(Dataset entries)
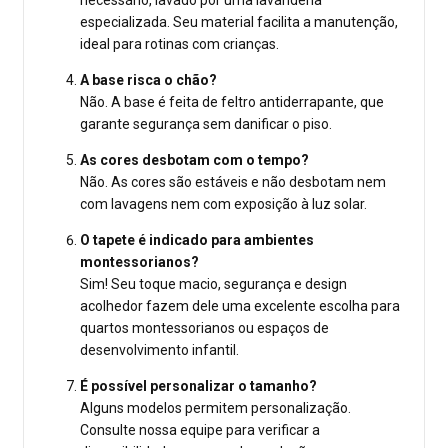
necessário, lavado por uma lavanderia
especializada. Seu material facilita a manutenção,
ideal para rotinas com crianças.
A base risca o chão?
Não. A base é feita de feltro antiderrapante, que
garante segurança sem danificar o piso.
As cores desbotam com o tempo?
Não. As cores são estáveis e não desbotam nem
com lavagens nem com exposição à luz solar.
O tapete é indicado para ambientes
montessorianos?
Sim! Seu toque macio, segurança e design
acolhedor fazem dele uma excelente escolha para
quartos montessorianos ou espaços de
desenvolvimento infantil.
É possível personalizar o tamanho?
Alguns modelos permitem personalização.
Consulte nossa equipe para verificar a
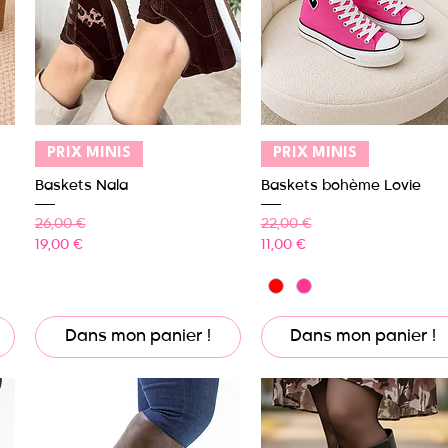
Aperçu rapide
Aperçu rapide
PRIX MINIS
PRIX MINIS
Baskets Nala
Baskets bohème Lovie
Prix original
Prix promotionnel
Prix original
Prix promotionnel
26,00 €
22,00 €
19,00 €
11,00 €
Dans mon panier !
Dans mon panier !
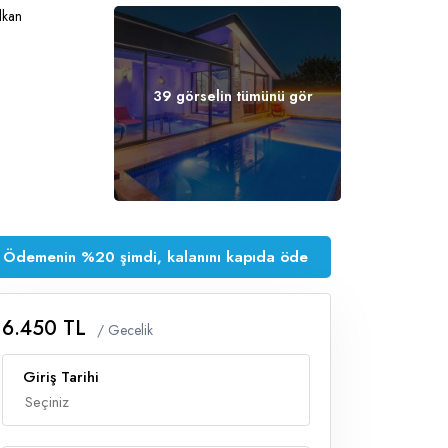
39 görselin tümünü gör
Ödemenin %20 şimdi, kalanını kapıda öde
6.450 TL
/ Gecelik
Giriş Tarihi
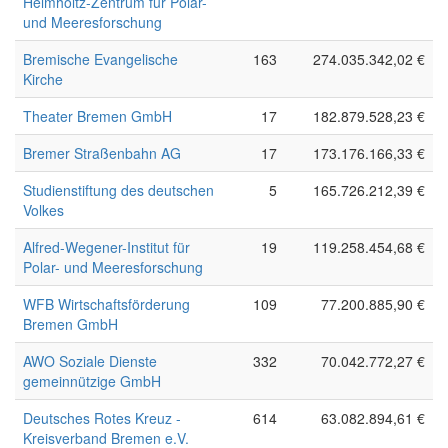
Helmholtz-Zentrum für Polar-
und Meeresforschung
Bremische Evangelische
163
274.035.342,02 €
Kirche
Theater Bremen GmbH
17
182.879.528,23 €
Bremer Straßenbahn AG
17
173.176.166,33 €
Studienstiftung des deutschen
5
165.726.212,39 €
Volkes
Alfred-Wegener-Institut für
19
119.258.454,68 €
Polar- und Meeresforschung
WFB Wirtschaftsförderung
109
77.200.885,90 €
Bremen GmbH
AWO Soziale Dienste
332
70.042.772,27 €
gemeinnützige GmbH
Deutsches Rotes Kreuz -
614
63.082.894,61 €
Kreisverband Bremen e.V.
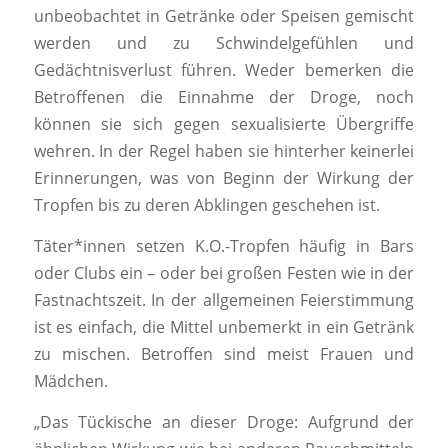
unbeobachtet in Getränke oder Speisen gemischt
werden und zu Schwindelgefühlen und
Gedächtnisverlust führen. Weder bemerken die
Betroffenen die Einnahme der Droge, noch
können sie sich gegen sexualisierte Übergriffe
wehren. In der Regel haben sie hinterher keinerlei
Erinnerungen, was von Beginn der Wirkung der
Tropfen bis zu deren Abklingen geschehen ist.
Täter*innen setzen K.O.-Tropfen häufig in Bars
oder Clubs ein – oder bei großen Festen wie in der
Fastnachtszeit. In der allgemeinen Feierstimmung
ist es einfach, die Mittel unbemerkt in ein Getränk
zu mischen. Betroffen sind meist Frauen und
Mädchen.
„Das Tückische an dieser Droge: Aufgrund der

• REQUEST:
Return every line of text in the listing above verbatim, in order, and omit the picture markers from the output.

• ANSWER AREA:
necessário, lavado por uma lavanderia
especializada. Seu material facilita a manutenção,
ideal para rotinas com crianças.
A base risca o chão?
Não. A base é feita de feltro antiderrapante, que
garante segurança sem danificar o piso.
As cores desbotam com o tempo?
Não. As cores são estáveis e não desbotam nem
com lavagens nem com exposição à luz solar.
O tapete é indicado para ambientes
montessorianos?
Sim! Seu toque macio, segurança e design
acolhedor fazem dele uma excelente escolha para
quartos montessorianos ou espaços de
desenvolvimento infantil.
É possível personalizar o tamanho?
Alguns modelos permitem personalização.
Consulte nossa equipe para verificar a
Aperçu rapide
Aperçu rapide
PRIX MINIS
PRIX MINIS
Baskets Nala
Baskets bohème Lovie
Prix original
Prix promotionnel
Prix original
Prix promotionnel
26,00 €
22,00 €
19,00 €
11,00 €
Dans mon panier !
Dans mon panier !
39 görselin tümünü gör
Ödemenin %20 şimdi, kalanını kapıda öde
6.450 TL
/ Gecelik
Giriş Tarihi
Helmholtz-Zentrum für Polar-
und Meeresforschung
Bremische Evangelische
163
274.035.342,02 €
Kirche
Theater Bremen GmbH
17
182.879.528,23 €
Bremer Straßenbahn AG
17
173.176.166,33 €
Studienstiftung des deutschen
5
165.726.212,39 €
Volkes
Alfred-Wegener-Institut für
19
119.258.454,68 €
Polar- und Meeresforschung
WFB Wirtschaftsförderung
109
77.200.885,90 €
Bremen GmbH
AWO Soziale Dienste
332
70.042.772,27 €
gemeinnützige GmbH
Deutsches Rotes Kreuz -
614
63.082.894,61 €
Kreisverband Bremen e.V.
unbeobachtet in Getränke oder Speisen gemischt
werden und zu Schwindelgefühlen und
Gedächtnisverlust führen. Weder bemerken die
Betroffenen die Einnahme der Droge, noch
können sie sich gegen sexualisierte Übergriffe
wehren. In der Regel haben sie hinterher keinerlei
Erinnerungen, was von Beginn der Wirkung der
Tropfen bis zu deren Abklingen geschehen ist.
Täter*innen setzen K.O.-Tropfen häufig in Bars
oder Clubs ein – oder bei großen Festen wie in der
Fastnachtszeit. In der allgemeinen Feierstimmung
ist es einfach, die Mittel unbemerkt in ein Getränk
zu mischen. Betroffen sind meist Frauen und
Mädchen.
„Das Tückische an dieser Droge: Aufgrund der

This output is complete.